The next deck up is the first in a long chain of smear-together decks. ur Emerge is powerful, but inconsistent, and suffers from “do-nothing” syndrome as much as (if not more than) wu God-Pharaoh's Gift. It’s not a deck I predict will see much play in this format, but it deserves a spot on this metagame analysis specifically because it belongs on one end of a continuum of decks that stretches all the way through various emerge shells, through Delirium, and down to bg Energy. Confused? Try to follow the thread here.


This ur Emerge deck is about as all-in on its emerge plan coming together as a deck can be.
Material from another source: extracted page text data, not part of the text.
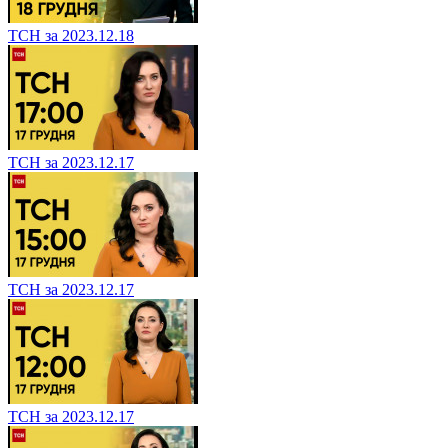
ТСН за 2023.12.18
ТСН за 2023.12.17
ТСН за 2023.12.17
ТСН за 2023.12.17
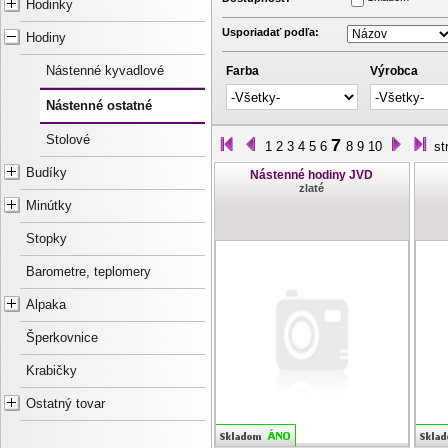
Hodinky
Usporiadať podľa:
Hodiny
Nástenné kyvadlové
Farba
Výrobca
Nástenné ostatné
Stolové
7
1
2
3
4
5
6
8
9
10
st
Budíky
Nástenné hodiny JVD
zlaté
Minútky
Stopky
Barometre, teplomery
Alpaka
Šperkovnice
Krabičky
Ostatný tovar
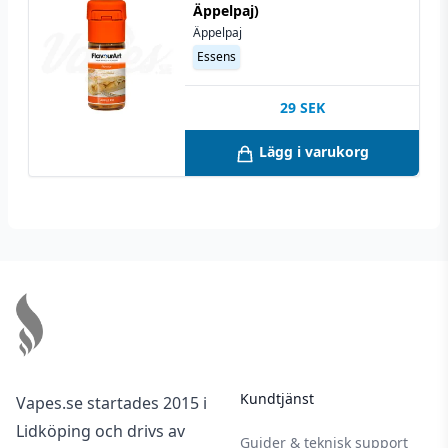
Äppelpaj)
Äppelpaj
Essens
29
SEK
Lägg i varukorg
Footer
Kundtjänst
Vapes.se startades 2015 i
Lidköping och drivs av
Guider & teknisk support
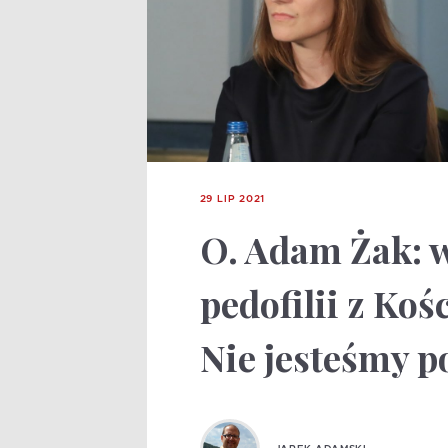
29 LIP 2021
O. Adam Żak: w
pedofilii z Ko
Nie jesteśmy p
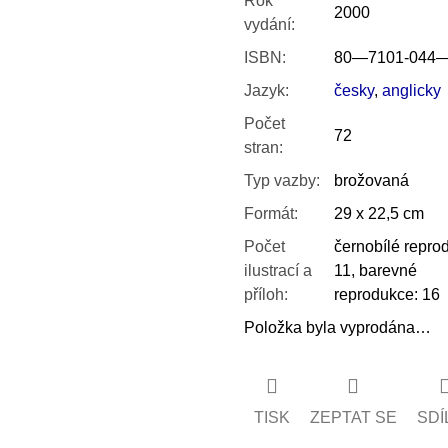
Rok
2000
vydání
:
ISBN
:
80—7101-044
Jazyk
:
česky
,
anglicky
Počet
72
stran
:
Typ vazby
:
brožovaná
Formát
:
29 x 22,5 cm
Počet
černobílé repro
ilustrací a
11, barevné
příloh
:
reprodukce: 16
Položka byla vyprodána…
TISK
ZEPTAT SE
SDÍ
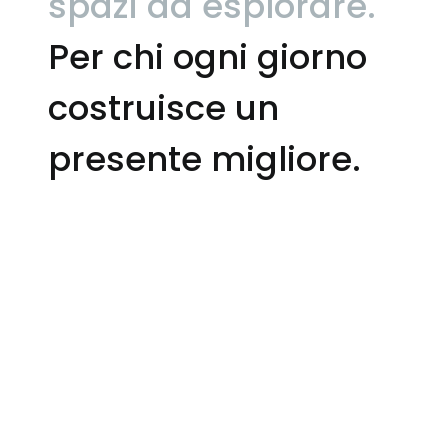
spazi da esplorare.
Per chi ogni giorno
costruisce un
presente migliore.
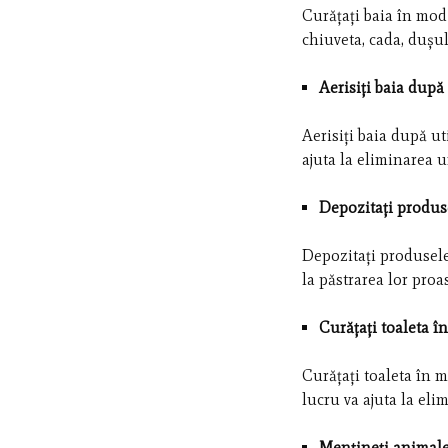
Curățați baia în mod
chiuveta, cada, dușul
Aerisiți baia după 
Aerisiți baia după ut
ajuta la eliminarea u
Depozitați produs
Depozitați produsele 
la păstrarea lor proa
Curățați toaleta î
Curățați toaleta în 
lucru va ajuta la eli
Mențineți animale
It suffers from being basically a worse deck than wu God-Pharaoh's Gift, as it is susceptible to the same interaction and hate while being less consistent and easier for a control deck to contain. Disallow is annoying against wu God-Pharaoh's Gift, but there is a high density of must-counter spells in the deck. Disallow can be absolutely backbreaking for ur Emerge, countering a Skaab activation and buying at least two turns for the control deck to assemble a Gearhulk to flash it back. This is aside from the fact that Cathartic Reunion is about as bad against countermagic as possible. Zan Syed recognized this fact, and he tweaked and tuned a four-color version of Emerge to the tune of back to back SCG Open Top 8 finishes in the last two weeks.
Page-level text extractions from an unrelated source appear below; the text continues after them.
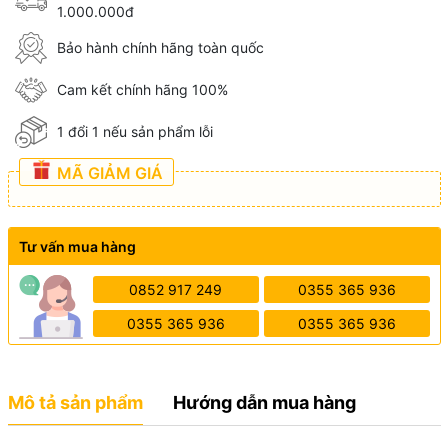
1.000.000đ
Bảo hành chính hãng toàn quốc
Cam kết chính hãng 100%
1 đổi 1 nếu sản phẩm lỗi
MÃ GIẢM GIÁ
Tư vấn mua hàng
0852 917 249
0355 365 936
0355 365 936
0355 365 936
Mô tả sản phẩm
Hướng dẫn mua hàng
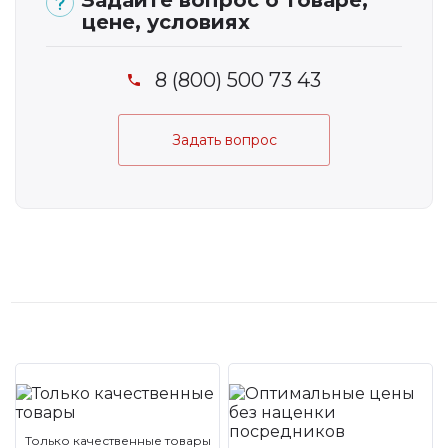
Задайте вопрос о товаре,
цене, условиях
8 (800) 500 73 43
Задать вопрос
Только качественные товары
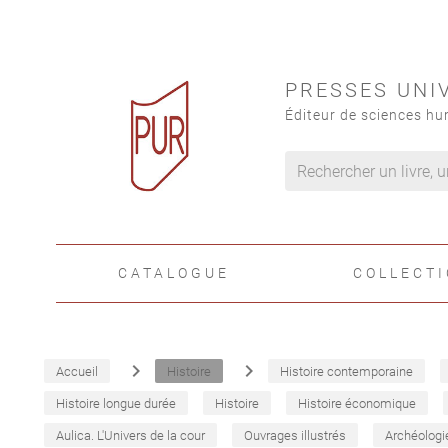
PRESSES UNI
Éditeur de sciences hu
CATALOGUE
COLLECT
navigate_next
navigate_next
Accueil
Histoire
Histoire contemporaine
Histoire longue durée
Histoire
Histoire économique
Aulica. L'Univers de la cour
Ouvrages illustrés
Archéologi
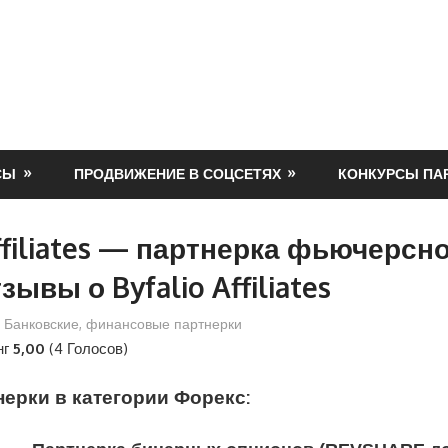
СЫ
ПРОДВИЖЕНИЕ В СОЦСЕТЯХ
КОНКУРСЫ ПА
Affiliates — партнерка фьючерсн
зывы о Byfalio Affiliates
,
Банковские, финансовые партнерки
нг
5,00
(4 Голосов)
ерки в категории Форекс:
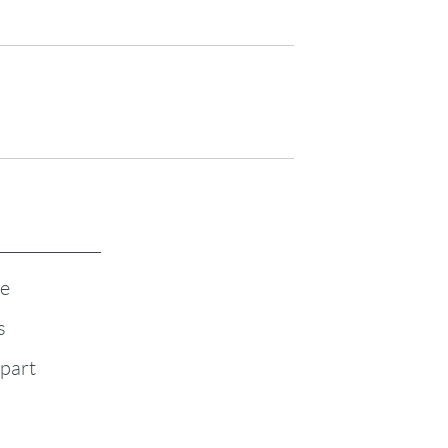
te
s
-part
Zan’s most recent list, with updates:

Grim Flayer
Festering Mummy is a pretty nice one against Mono-Red, but other than that this list is consistent, powerful, and resilient. Unlike the ur version of Emerge, this deck has a relevant 2-drop in Grim Flayer, a card that can hold the ground, apply pressure, filter draws, and achieve Delirium. Playing cards like Strategic Planning is a recipe for disaster, as this format is punishing and fast. You have no time to waste casting cantrips on the key second turn, you have to put something on the board in order to not get killed. Remember Jace, Vryn's Prodigy in old Emerge decks? This is as close as we’re ever going to get to the old Four-Color Emerge deck that I used to win an RPTQ during the Bant Company season, with Grim Flayer and Champion of Wits attempting to work together to replace ol’ Jace, and when it works, the deck is beautiful. To be sure, though, some inconsistencies are there, and there’s a healthy vulnerability to graveyard hate. I would have happily registered this deck for the PT, but the Red matchup was still shaky even with a number of adjustments to try to improve it. You can, if you’re so inclined, cut the Green and end up with a Grixis or even ub Zombie Emerge list, both of which will be options for tournaments this season. However, if you want to gear down and go more consistent at the expense of raw power, a Magic Online player by the name of Ooter37 might have the answer for you.

Ooter’s list is consistent, to be sure, but without a metagame to attack, it’s hard to play a midrange pile like this knowing that some players are going to go above or under you, and there’s little you can do about it. Next week, or the week after, look for a well-tuned midrange Delirium list (or a four-color Emerge list with options of boarding into a Delirium midrange deck) to dominate the format.

For our team, the solution was to stay low to the ground and aggressive, which led me to register bg Energy (or as we started calling it for fun, “A Green and Black Aggression-based Strategy with both Energy and Counters sub-themes”, which kind of sounds like a description you might find on a Japanese restaurant menu). Here’s the list!

Aggressive, powerful, consistent, just the way I like my Pro Tour decks. The thinking here is that bg Energy is the most overall strong deck that also sports a solidly favorable matchup against the Mono-Red menace, which stands to be the most popular deck at the event. Sure, Mardu, Zombies, and wu Monument were also strong considerations that could be just as powerful in the hands of the right players, but in the end, time pressures won out and the simplest aggressive deck is the one that we’re hoping will carry me to the first PT Top 8 of my career. Wish me luck this weekend, as I’m going to need it!